Prosecutions of environmental crimes have “plummeted” during the Trump administration, a new report said.
The first two years of the Trump administration had a 70% decrease in criminal prosecutions under the Clean Water Act and a decrease of more than 50% under the Clean Air Act, the Environmental Crimes Project at the University of Michigan law school found.
The research examined cases brought between 2005 and 2018, and the two-year period starting in 2016 had “the worst pollution prosecution numbers in the 14 years covered by our study,” said study author David M. Uhlmann.
Civil prosecutions have also dropped significantly during the Trump years, and the administration has abandoned the long-standing practice of using settlements of environmental cases to require polluters to address past and future pollution problems with supplemental environmental projects.
The drop in prosecutions occurs within the larger context of President Donald Trump’s hostility toward government regulation in general and environmental regulation in particular. Since his election, the administration has tried to roll back 100 environmental regulations, although many of these initiatives have not fared well in the courts.

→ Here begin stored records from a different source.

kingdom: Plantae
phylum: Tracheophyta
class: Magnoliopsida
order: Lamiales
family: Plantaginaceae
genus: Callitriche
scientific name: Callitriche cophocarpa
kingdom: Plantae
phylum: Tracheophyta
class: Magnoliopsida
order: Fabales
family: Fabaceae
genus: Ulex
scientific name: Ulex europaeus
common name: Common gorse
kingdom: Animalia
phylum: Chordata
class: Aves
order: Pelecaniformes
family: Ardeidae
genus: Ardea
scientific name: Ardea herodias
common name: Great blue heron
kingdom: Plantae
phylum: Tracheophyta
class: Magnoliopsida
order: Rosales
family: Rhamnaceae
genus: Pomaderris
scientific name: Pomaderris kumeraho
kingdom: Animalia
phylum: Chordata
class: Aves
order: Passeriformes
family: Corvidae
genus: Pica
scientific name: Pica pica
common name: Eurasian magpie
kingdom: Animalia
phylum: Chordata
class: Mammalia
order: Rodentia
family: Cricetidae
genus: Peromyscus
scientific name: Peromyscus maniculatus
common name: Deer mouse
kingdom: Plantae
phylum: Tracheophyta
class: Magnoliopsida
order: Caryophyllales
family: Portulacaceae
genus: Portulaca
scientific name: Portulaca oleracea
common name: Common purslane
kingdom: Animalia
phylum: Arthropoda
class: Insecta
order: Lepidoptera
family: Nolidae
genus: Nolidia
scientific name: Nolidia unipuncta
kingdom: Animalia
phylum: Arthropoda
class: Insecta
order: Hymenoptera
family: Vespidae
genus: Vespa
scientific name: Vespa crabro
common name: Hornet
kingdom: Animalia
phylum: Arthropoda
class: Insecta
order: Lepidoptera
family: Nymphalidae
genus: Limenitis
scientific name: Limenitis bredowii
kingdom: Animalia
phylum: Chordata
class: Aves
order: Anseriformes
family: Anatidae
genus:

The analysis notes that resources for environmental prosecutions have long been under pressure at the federal level, which has led to a gradual drop in the number of prosecutions, even during the Obama administration. The number of defendants dropped from 191 in 2011 to 106 in 2014.
“Under President Donald J. Trump the bottom fell out,” Uhlmann wrote, “with just 90 defendants prosecuted during 2017, and 75 defendants prosecuted during 2018.” In 2018, the administration charged only nine defendants under the Clean Water Act.
Environmental prosecution is a partnership between the EPA, which investigates misconduct, and the Department of Justice, which pursues the civil and criminal lawsuits.
Jeffrey Bossert Clark, who heads the environment and natural resources division of the Department of Justice, said the article “paints a misleading picture.” A spokeswoman for the EPA said the agency “has reinvigorated its criminal enforcement program” and “reversed the downward trend” in cases.